This article originally provided by The Washington Post

Aug. 18, 2006

Reform Worth Rescuing

By E.J. Dionne Jr.

We are so accustomed to arguing about the decisions politicians make that we often forget about the importance of non-decisions.

"Non-decision-making" is a wonderful concept introduced many years ago by the political scientists Peter Bachrach and Morton Baratz, who spoke of how demands for change "can be suffocated before they are even voiced."

Americans are on the verge of making a non-decision about how we pay for presidential campaigns. If Congress does nothing, a system that succeeded in limiting the impact of special-interest money on elections for our highest office will collapse.

Opponents of campaign finance reform love to claim that the money-in-politics problem is insoluble. But the public financing of presidential campaigns, instituted in response to the Watergate scandals of the early 1970s, was that rare reform that accomplished exactly what it was supposed to achieve.

"I see this presidential financing system as one of the few things you can turn to and say: This was well conceived and it actually worked," said Sen. Russ Feingold (D-Wis.), who is leading the effort to save the system.

At its core, public financing works because it is based on incentives, not compulsion. As the system stands now, presidential candidates who agree to limit their spending during the primaries -- the limit was roughly $45 million in 2004 -- receive matching public funds for contributions of up to $250.

In a general election, candidates receive a flat amount -- about $75 million in 2004 -- in exchange for not raising any private money. Candidates are thus put on a level playing field and the political system is protected from some of the corruption the chase for campaign dollars can entail.

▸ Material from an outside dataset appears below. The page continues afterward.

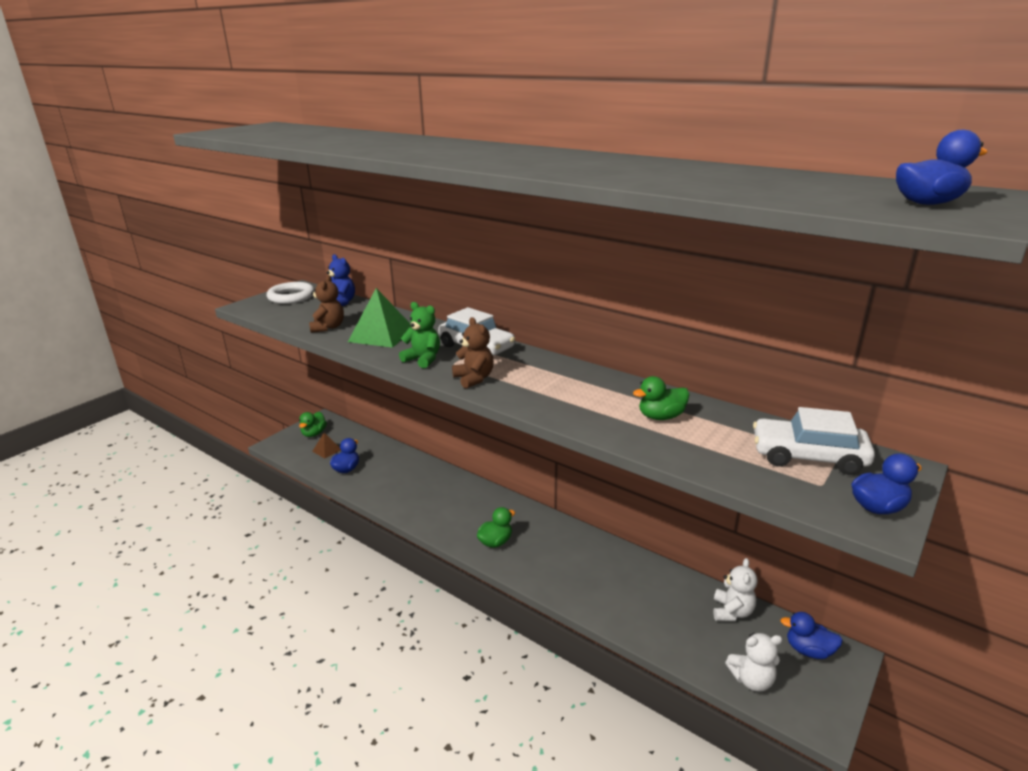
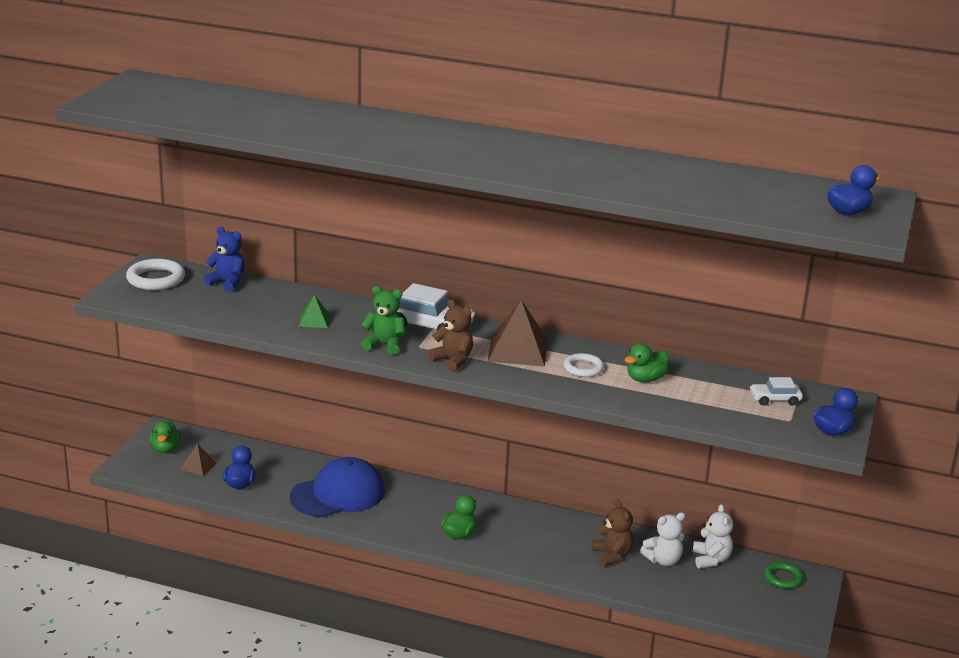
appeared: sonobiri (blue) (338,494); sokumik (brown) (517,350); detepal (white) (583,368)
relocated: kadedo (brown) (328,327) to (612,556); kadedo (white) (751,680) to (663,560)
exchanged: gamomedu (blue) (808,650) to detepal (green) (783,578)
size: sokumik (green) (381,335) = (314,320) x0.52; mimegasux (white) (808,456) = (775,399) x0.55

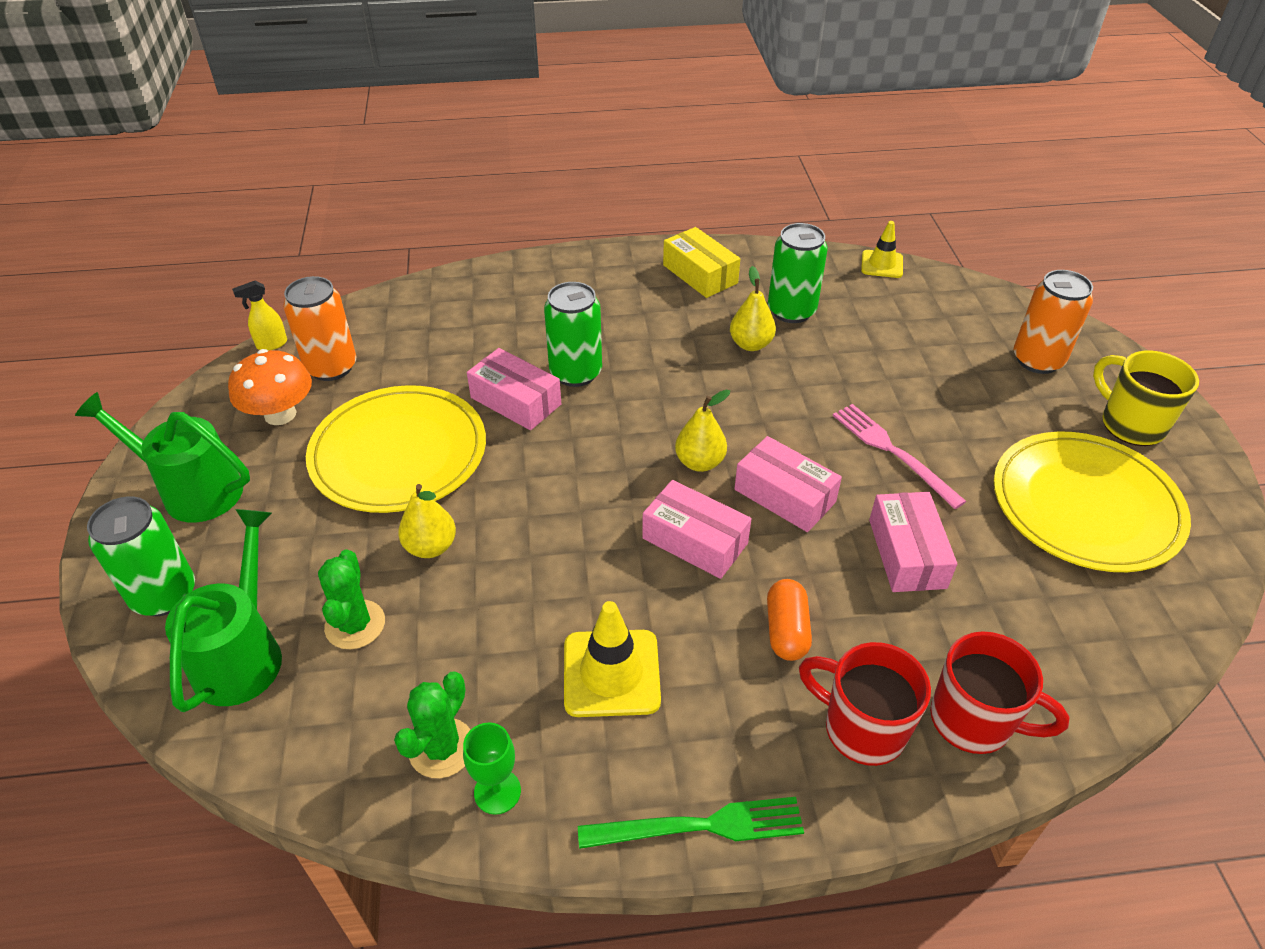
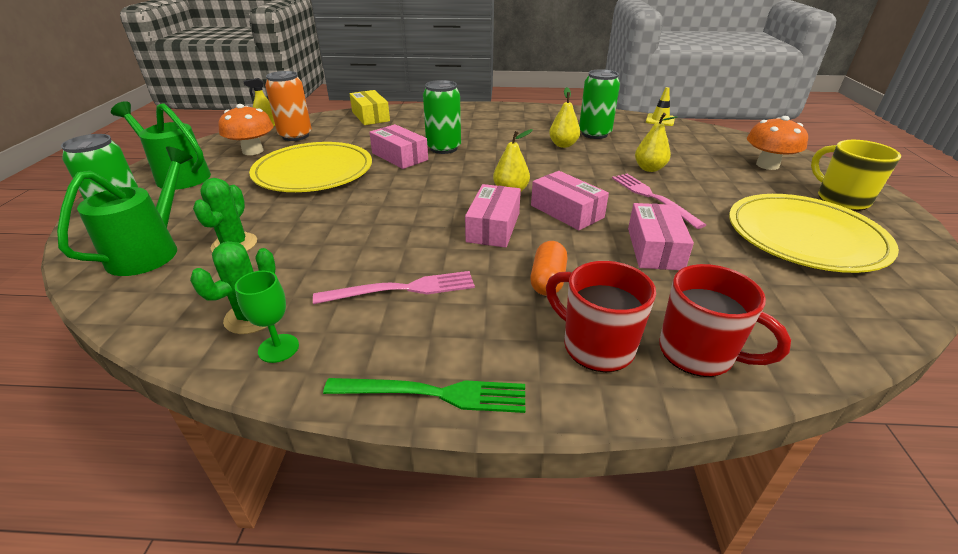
relocated:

The plan worked splendidly through most of the 1980s -- conservatives take note: Ronald Reagan and the movement he led prospered under the system, and the presidential big-money scandals of the Watergate years did not reappear.

But inevitably, the system has fallen victim to inflation (the spending limits are now too low) and the multiplication of loopholes, some created by flawed decisions from the Federal Election Commission.

In 2000 George W. Bush refused the federal funds during the Republican primaries because he knew he could raise and spend far more money than the system permitted. In 2004 both Bush and Democrat John Kerry rejected public funds in the primary period, during which they raised about $500 million.

It's only a matter of time before antiquated limits force presidential candidates to forget about public funds altogether. Big blocks of money, which already have too much influence on Congress (do the recent scandals leave much doubt about that?), would now play a major role in presidential elections, too.

It doesn't have to happen. Feingold, along with veteran House reformers Chris Shays (R-Conn.) and Marty Meehan (D-Mass.), has introduced a bill to update the system and make it relevant to today's prices and politics.

The changes they propose are both practical and innovative. To create strong incentives for small-money donors, the bill would establish a 4-1 match for all individual contributions of $200 or less in the primary period. To take into account how the presidential primaries actually work (candidates need to spend far more in the decisive early primaries than in later primaries), state-by-state limits on spending would be scrapped. The primary spending limit would be raised to $150 million, while candidates would receive a flat $100 million for the fall election.

The proposal takes into account contingencies that the old system didn't cover. For example, spending limits would be raised for a candidate being massively outspent by an opponent who rejected the system's restrictions.

Market economists have instructed us on the importance of incentives. For roughly 30 years, the presidential election system created strong inducements so candidates could avoid some of the worst aspects of the money chase and still run competitively.

And the relatively modest costs of public financing are a form of taxpayer insurance: With presidential candidates protected from some of the exigencies of fundraising, citizens can have a greater sense of security that their chief executive, who presides over a $2.7 trillion federal budget, will not have his choices influenced by major givers.

Many of the worst mistakes in politics are sins of omission. If Congress does nothing, we risk returning to the rules of the pre-Watergate years and a much higher risk of scandal. Feingold, Shays and Meehan have issued a timely warning. Their colleagues should pay attention before a successful reform falls to pieces.